Deste modo, em menos de cinco anos, Vila Alva foi amputada na sua dignidade e genuína identidade, ao mesmo tempo que empobrecida no seu património e na sua cultura, pilares seguros de sobrevivência e futuro para quem por aqui quiser continuar a viver… O que se ganhou? Dois prédios de gosto, no mínimo, duvidoso, um dos quais, em pleno centro da aldeia, haveria de permanecer inacabado e sinistro até à segunda metade da década de setenta.

Anos setenta

Na primeira metade da década de 1970, ainda em tempos de generalizada insensibilidade face ao valor e à importância estratégica do património histórico, outra machadada na alma deste povo… veio abaixo o edifício dos Paços do Concelho e da Cadeia, símbolo da velha autonomia municipal. Com ele caíam também por terra anos, décadas, séculos de uma história, humilde, como despretensiosa é Vila Alva, mas nem por isso menos digna e merecedora de respeito. Que não era inevitável, ouvi de várias bocas, iletradas mas sensíveis (que literacia e insensibilidade não são forçosamente incompatíveis!), pois o estado do edifício justificaria ainda uma recuperação. Não foi isso, contudo, o que as autoridades locais decidiram. Depois… durante anos, o lugar em que se ergueu a Câmara de Vila Alva permaneceu reduzido a aviltante e vergonhosa cicatriz, numa praça também ela já esvaziada de sentidos.

Dois ou três anos após Abril nos ter inundado de luz foi a vez do largo da fonte de São João ser objecto de uma intervenção que só as trevas da insensibilidade e da ignorância permitirão explicar… A centenária fonte de mergulho, talvez a que acompanhou a vida das primeiras gerações de vilalvenses, e o ainda jovem fosso das bicas foram atulhados e o terreno escrupulosamente terraplanado, sem que alguém tivesse levantado aos céus uma palavra de pesar! Resultado… um espaço que, durante séculos, foi de vital importância para os habitantes de Vila Alva, também lugar de encontros e de convívio por excelência, transformado naquilo que está à vista… um moribundo recanto, despido de alegria, de sentido e de vida. E assim se tem vindo a construir o futuro desta terra e das suas gentes!

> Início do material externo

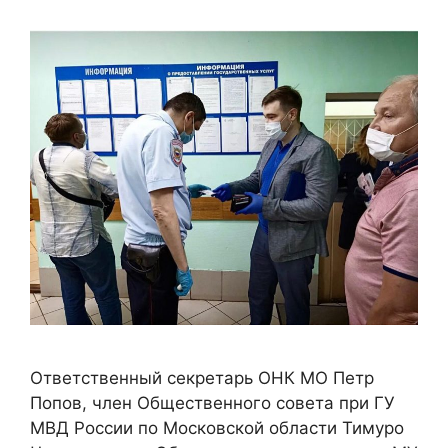
Ответственный секретарь ОНК МО Петр
Попов, член Общественного совета при ГУ
МВД России по Московской области Тимуро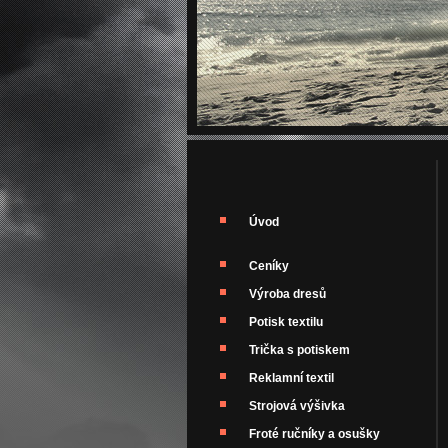
Úvod
Ceníky
Výroba dresů
Potisk textilu
Trička s potiskem
Reklamní textil
Strojová výšivka
Froté ručníky a osušky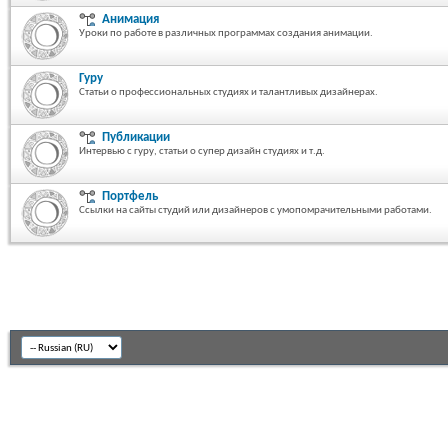
Анимация
Уроки по работе в различных программах создания анимации.
Гуру
Статьи о профессиональных студиях и талантливых дизайнерах.
Публикации
Интервью с гуру, статьи о супер дизайн студиях и т.д.
Портфель
Ссылки на сайты студий или дизайнеров с умопомрачительными работами.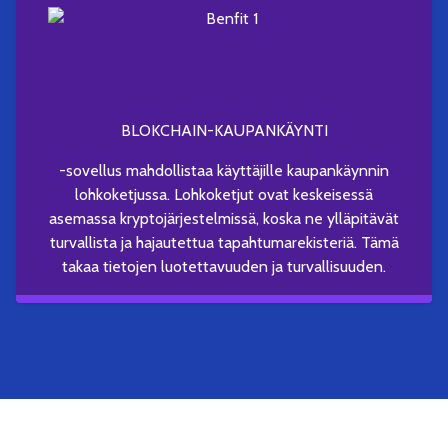
BLOKCHAIN-KAUPANKÄYNTI
-sovellus mahdollistaa käyttäjille kaupankäynnin
lohkoketjussa. Lohkoketjut ovat keskeisessä
asemassa kryptojärjestelmissä, koska ne ylläpitävät
turvallista ja hajautettua tapahtumarekisteriä. Tämä
takaa tietojen luotettavuuden ja turvallisuuden.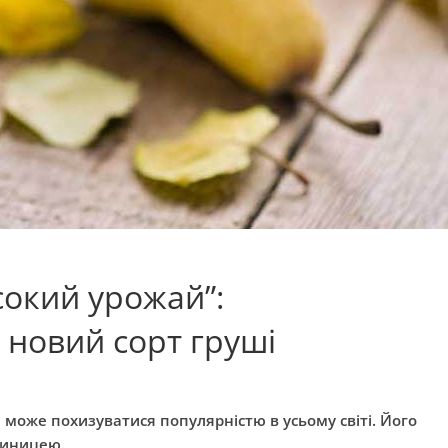
сокий урожай”:
 новий сорт груші
може похизуватися популярністю в усьому світі. Його
диницею.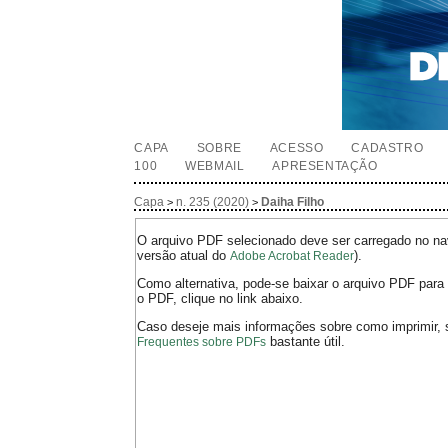
CAPA
SOBRE
ACESSO
CADASTRO
100
WEBMAIL
APRESENTAÇÃO
Capa
n. 235 (2020)
Daiha Filho
>
>
O arquivo PDF selecionado deve ser carregado no nav
versão atual do
).
Adobe Acrobat Reader
Como alternativa, pode-se baixar o arquivo PDF para 
o PDF, clique no link abaixo.
Caso deseje mais informações sobre como imprimir, 
bastante útil.
Frequentes sobre PDFs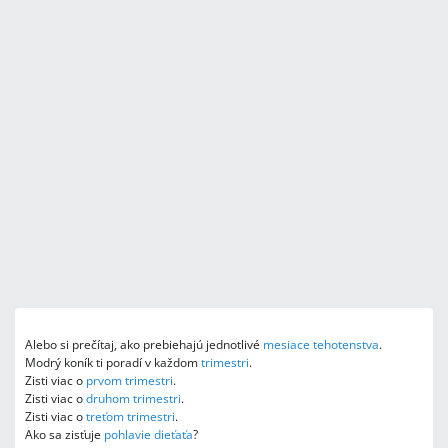
Alebo si prečítaj, ako prebiehajú jednotlivé
mesiace tehotenstva
.
Modrý koník ti poradí v každom
trimestri
.
Zisti viac o
prvom trimestri
.
Zisti viac o
druhom trimestri
.
Zisti viac o
treťom trimestri
.
Ako sa zisťuje
pohlavie dieťaťa
?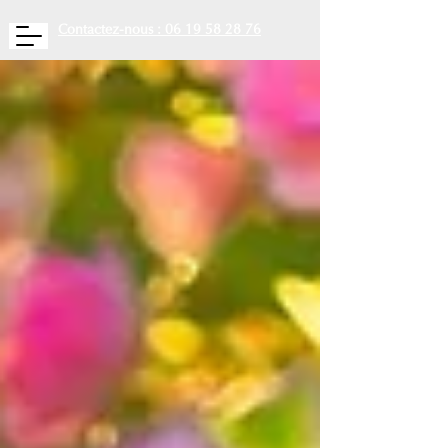
Contactez-nous : 06 19 58 28 76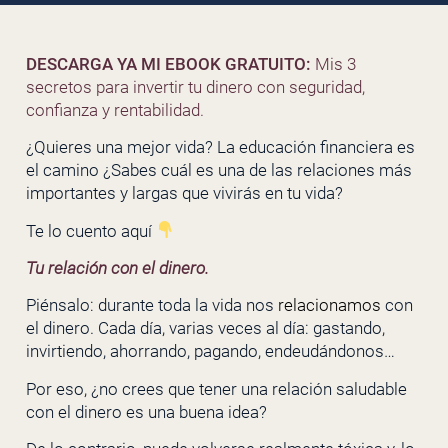
DESCARGA YA MI EBOOK GRATUITO:
Mis 3
secretos para invertir tu dinero con seguridad,
confianza y rentabilidad.
¿Quieres una mejor vida? La educación financiera es
el camino ¿Sabes cuál es una de las relaciones más
importantes y largas que vivirás en tu vida?
Te lo cuento aquí
Tu relación con el dinero.
Piénsalo: durante toda la vida nos
relacionamos
con
el dinero. Cada día, varias veces al día: gastando,
invirtiendo, ahorrando, pagando, endeudándonos…
Por eso, ¿no crees que tener una relación saludable
con el dinero es una buena idea?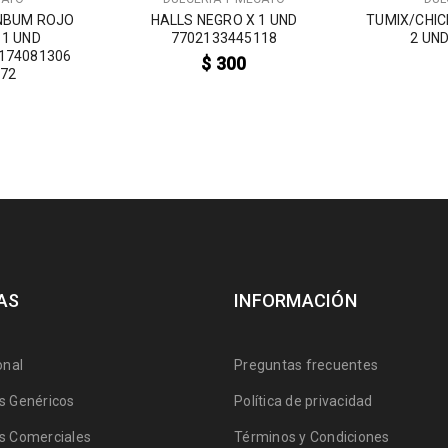
NBUM ROJO
HALLS NEGRO X 1 UND
TUMIX/CHIC
 1 UND
7702133445118
2 UN
174081306
$
300
372
AS
INFORMACIÓN
onal
Preguntas frecuentes
 Genéricos
Política de privacidad
 Comerciales
Términos y Condiciones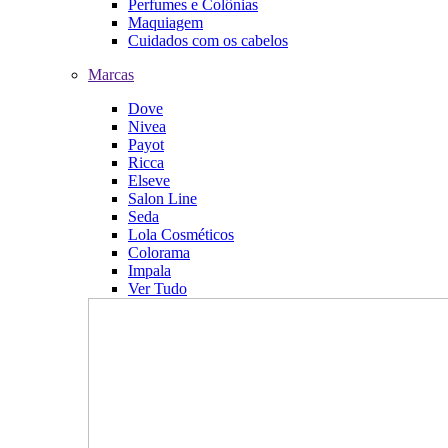
Perfumes e Colônias
Maquiagem
Cuidados com os cabelos
Marcas
Dove
Nivea
Payot
Ricca
Elseve
Salon Line
Seda
Lola Cosméticos
Colorama
Impala
Ver Tudo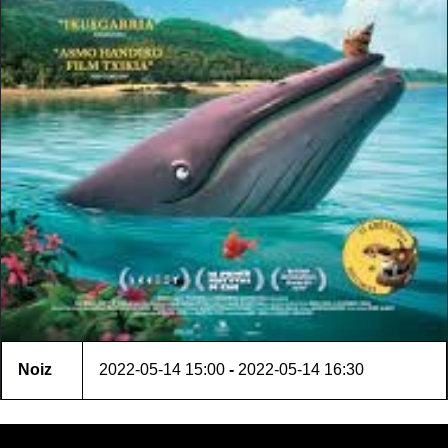
Noiz
2022-05-14
15:00
-
2022-05-14
16:30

Da década de 1980 aos nossos dias

A descaracterização de uma aldeia

Mas não se pense que as coisas ficaram por aqui, que de então para cá aconteceu alguma inflexão significativa na actuação dos poderes próximos relativamente à defesa do património desta aldeia. Infelizmente não! Nestes últimos trinta anos temos continuado no mesmo plano inclinado, assistindo à progressiva descaracterização de Vila Alva, à gradual mutilação do seu rosto e ao mais gritante desprezo pelo que resta da sua genuína identidade. Desta tendência dá bem conta Emília Salvado Borges nas sucessivas edições de ‘O Concelho de Cuba. Subsídios para o seu inventário artístico’. Na edição de 1981 eram estas as suas palavras: “Nesta aldeia [Vila Alva] podem ainda encontrar-se belos exemplares do típico casario alentejano, de arquitectura popular (…)” (Borges, 1981). Nove anos depois, na 2ª edição, lê-se: A arquitectura civil tradicional está em vias de rápida extinção no concelho (…) Se pouco já pode ser feito pela habitação popular desta vila [de Cuba] e da aldeia de Faro, ainda se pode impedir que o mesmo processo venha a suceder em Vila Alva e Vila Ruiva (…) Continua a ser premente impedir que se alterem as frontarias ou se use outra cor além da tradicional cor branca para a pintura exterior das mesmas.” (Borges, 1990). Finalmente, na 3ª edição, de 1999, a autora escreve: “Em Cuba e em Faro já quase todas as casas foram modernizadas, com frontarias de gosto discutível (…) O processo foi mais lento em Vila Alva e em Vila Ruiva, mas está em pleno desenvolvimento.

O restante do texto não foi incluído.